As a “nonstructural” protein, the C protein precursor anchC plays an important role in flavivirus assembly. Prior cleavage at the anchC dibasic site may affect the cleavage mediated by signalase in the ER lumen, and the sequential cleavage of the anchC sequence is considered to be essential for flavivirus production. The mature C protein can regulate virus replication or change the host cell environment [8, 47, 117]. It plays an important role in virus replication through interactions with various host factors [40], such as B23 [118], Jab1, hnRNP K, and hnRNP A2 [119, 120]. The interaction with organelle membranes of the C protein also plays a vital role in the virus life cycle, but the mechanism by which the interactions affect virus propagation during the virus infection cycle has not been reported. Inhibition of the interaction may severely affect virus replication, assembly and release, thereby reducing virus production. Whether or how the conformation of the C protein changes in this process, which region of the four α-helices (α1 to α4) is involved, and how to specifically label the membranes are all worthy of consideration. Understanding and solving these issues will help us to further study antiviral drugs. The interactions between the C protein and host proteins are conserved in DENV, WNV, and ZIKV [23]. The C protein also plays a crucial role in modulating host cell signalling networks by promoting innate immunity or affecting cell apoptosis, which benefits or impedes the flavivirus replication. The C protein also has favourable antigenicity and can induce host cell-mediated immunity [121, 122] and the humoural immune response, so it can be considered a vaccine target candidate. Drugs that interfere with the formation of the C protein or inhibit its conformational changes during the interactions between the C protein and other proteins will affect the process of genome encapsidation and virus release. Overall, the extraordinary functional flexibility of the C protein makes it an attractive target for flavivirus vaccines and vector engineering design, which is very promising and attractive.

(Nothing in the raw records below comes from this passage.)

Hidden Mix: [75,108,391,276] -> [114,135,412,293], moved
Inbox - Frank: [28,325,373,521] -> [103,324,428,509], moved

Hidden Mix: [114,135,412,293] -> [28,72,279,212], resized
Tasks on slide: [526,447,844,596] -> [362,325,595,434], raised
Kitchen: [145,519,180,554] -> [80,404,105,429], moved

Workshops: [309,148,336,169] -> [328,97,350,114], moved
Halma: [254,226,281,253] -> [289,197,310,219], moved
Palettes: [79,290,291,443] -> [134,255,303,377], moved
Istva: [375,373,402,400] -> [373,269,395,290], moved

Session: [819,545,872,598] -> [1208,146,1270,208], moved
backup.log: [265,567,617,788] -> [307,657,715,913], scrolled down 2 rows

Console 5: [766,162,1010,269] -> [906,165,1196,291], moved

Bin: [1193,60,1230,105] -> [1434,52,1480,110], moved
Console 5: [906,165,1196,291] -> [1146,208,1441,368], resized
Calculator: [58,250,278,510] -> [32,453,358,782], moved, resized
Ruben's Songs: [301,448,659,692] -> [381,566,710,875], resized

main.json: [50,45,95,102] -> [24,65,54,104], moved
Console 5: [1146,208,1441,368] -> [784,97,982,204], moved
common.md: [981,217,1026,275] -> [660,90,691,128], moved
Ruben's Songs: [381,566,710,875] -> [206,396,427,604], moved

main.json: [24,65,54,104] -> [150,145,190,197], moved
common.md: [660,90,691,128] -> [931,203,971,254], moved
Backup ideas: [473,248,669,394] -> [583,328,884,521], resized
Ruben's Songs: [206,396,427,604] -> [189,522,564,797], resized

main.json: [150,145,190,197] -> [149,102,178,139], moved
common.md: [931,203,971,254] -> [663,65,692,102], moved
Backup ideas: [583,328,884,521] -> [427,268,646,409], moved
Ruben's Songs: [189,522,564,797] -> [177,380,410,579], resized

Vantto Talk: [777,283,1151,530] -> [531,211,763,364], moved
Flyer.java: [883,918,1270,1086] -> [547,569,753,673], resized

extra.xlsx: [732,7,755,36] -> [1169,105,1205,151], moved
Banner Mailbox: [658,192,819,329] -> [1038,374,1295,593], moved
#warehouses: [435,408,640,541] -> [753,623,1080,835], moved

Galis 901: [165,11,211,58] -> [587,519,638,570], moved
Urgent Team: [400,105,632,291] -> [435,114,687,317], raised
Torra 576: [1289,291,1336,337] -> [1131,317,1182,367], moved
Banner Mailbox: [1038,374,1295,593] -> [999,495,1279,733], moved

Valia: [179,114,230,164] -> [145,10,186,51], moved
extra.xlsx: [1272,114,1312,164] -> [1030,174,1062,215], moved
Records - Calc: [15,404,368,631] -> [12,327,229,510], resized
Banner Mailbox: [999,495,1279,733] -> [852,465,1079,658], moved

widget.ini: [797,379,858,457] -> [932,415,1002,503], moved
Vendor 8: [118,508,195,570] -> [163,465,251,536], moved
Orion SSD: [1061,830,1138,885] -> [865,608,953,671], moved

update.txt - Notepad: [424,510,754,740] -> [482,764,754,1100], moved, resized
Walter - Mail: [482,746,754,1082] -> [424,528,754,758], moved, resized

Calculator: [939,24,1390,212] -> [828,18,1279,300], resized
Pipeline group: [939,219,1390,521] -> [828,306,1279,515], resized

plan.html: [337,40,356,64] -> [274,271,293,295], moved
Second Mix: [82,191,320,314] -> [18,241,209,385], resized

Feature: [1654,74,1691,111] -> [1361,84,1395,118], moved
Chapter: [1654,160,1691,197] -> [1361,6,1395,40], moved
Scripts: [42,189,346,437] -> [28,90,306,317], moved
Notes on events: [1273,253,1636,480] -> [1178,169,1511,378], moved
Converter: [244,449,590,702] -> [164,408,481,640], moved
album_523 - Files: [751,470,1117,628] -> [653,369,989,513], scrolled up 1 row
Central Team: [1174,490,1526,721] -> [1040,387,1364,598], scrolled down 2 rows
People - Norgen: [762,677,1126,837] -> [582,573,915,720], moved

Research on the structure and function of flavivirus C proteins provides us with broad application prospects. The existence of a domain with antibacterial activity in the C protein enhances the importance of viral proteins in the drug development platform and poses new challenges to the coevolution of viruses and bacteria. We expect to make increased efforts in the development of vaccines and drugs.